◆ WHAT YOU NEED TO DO ◆
Every record below should be transcribed exactly. Omit the images.

◆ INPUT MATERIAL ◆
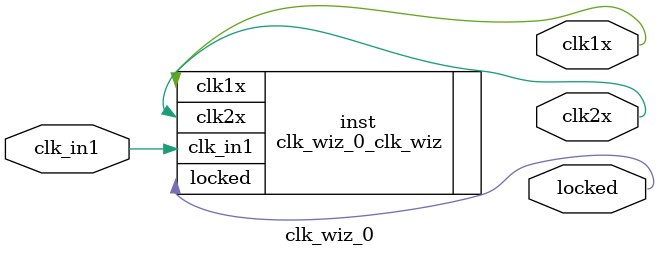
<source format=v>


`timescale 1ps/1ps

(* CORE_GENERATION_INFO = "clk_wiz_0,clk_wiz_v6_0_5_0_0,{component_name=clk_wiz_0,use_phase_alignment=true,use_min_o_jitter=false,use_max_i_jitter=false,use_dyn_phase_shift=false,use_inclk_switchover=false,use_dyn_reconfig=false,enable_axi=0,feedback_source=FDBK_AUTO,PRIMITIVE=MMCM,num_out_clk=2,clkin1_period=20.000,clkin2_period=10.0,use_power_down=false,use_reset=false,use_locked=true,use_inclk_stopped=false,feedback_type=SINGLE,CLOCK_MGR_TYPE=NA,manual_override=false}" *)

module clk_wiz_0 
 (
  // Clock out ports
  output        clk1x,
  output        clk2x,
  // Status and control signals
  output        locked,
 // Clock in ports
  input         clk_in1
 );

  clk_wiz_0_clk_wiz inst
  (
  // Clock out ports  
  .clk1x(clk1x),
  .clk2x(clk2x),
  // Status and control signals               
  .locked(locked),
 // Clock in ports
  .clk_in1(clk_in1)
  );

endmodule

</source>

◆ EXERCISE SOLUTION ◆
<source format=v>


`timescale 1ps/1ps

(* CORE_GENERATION_INFO = "clk_wiz_0,clk_wiz_v6_0_5_0_0,{component_name=clk_wiz_0,use_phase_alignment=true,use_min_o_jitter=false,use_max_i_jitter=false,use_dyn_phase_shift=false,use_inclk_switchover=false,use_dyn_reconfig=false,enable_axi=0,feedback_source=FDBK_AUTO,PRIMITIVE=MMCM,num_out_clk=2,clkin1_period=20.000,clkin2_period=10.0,use_power_down=false,use_reset=false,use_locked=true,use_inclk_stopped=false,feedback_type=SINGLE,CLOCK_MGR_TYPE=NA,manual_override=false}" *)

module clk_wiz_0 
 (
  // Clock out ports
  output        clk1x,
  output        clk2x,
  // Status and control signals
  output        locked,
 // Clock in ports
  input         clk_in1
 );

  clk_wiz_0_clk_wiz inst
  (
  // Clock out ports  
  .clk1x(clk1x),
  .clk2x(clk2x),
  // Status and control signals               
  .locked(locked),
 // Clock in ports
  .clk_in1(clk_in1)
  );

endmodule

</source>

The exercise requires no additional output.